Your hope is that you can discredit the millions of women getting off it, while discouraging the millions more who will follow suit, by trying to say it’s somehow a “scary right-wing thing.” That’s absurd.

Especially since, for decades, distaste for hormonal birth control and an awareness of its negative effects was a crunchy, liberal position. Ask any girl in Los Angeles who eats clean and has a great body. I would know. Many of them are my friends. In reality, the reason this exodus is happening is because it has everything to do with the health of our bodies, and health alone.

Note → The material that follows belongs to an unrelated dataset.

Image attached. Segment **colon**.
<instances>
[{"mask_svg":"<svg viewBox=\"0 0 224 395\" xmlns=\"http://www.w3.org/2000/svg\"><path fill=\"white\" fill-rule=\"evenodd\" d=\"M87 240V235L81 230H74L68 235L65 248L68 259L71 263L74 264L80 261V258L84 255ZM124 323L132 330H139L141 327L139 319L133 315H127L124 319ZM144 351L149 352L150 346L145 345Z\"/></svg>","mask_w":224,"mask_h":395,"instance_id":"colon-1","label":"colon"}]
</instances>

Women are on TikTok looking for answers because their doctors are failing them. This is a failure of epic proportions by the American medical establishment. That’s the story.

You are on the wrong side of history censoring and silencing women for speaking up.

Following the publication of The Washington Post's article, TikTok removed “Toxic Breakup,” our Birth Control Detox, from the app – after they guaranteed its approval ahead of launch and even committed to boosting it across the app. The WaPo “journalist” in the article bragged about having a hand in taking down Brett Cooper's video and multiple videos from another TikTok influencer on birth control for misinformation.

I encourage TikTok to read the comments on The Washington Post's Instagram article post. Women are overwhelmingly furious by their gaslighting piece. They shut off the comments! You are on the wrong side of history censoring and silencing women for speaking up. WaPo didn’t interview a single renowned researcher on the subject like Dr. Sarah Hill. Instead, they interviewed a male doctor who has never and will never take hormonal birth control or know its effects personally – disgraceful. I’ve been very vocal in defending TikTok from being banned by the government. I hope they reverse this swiftly.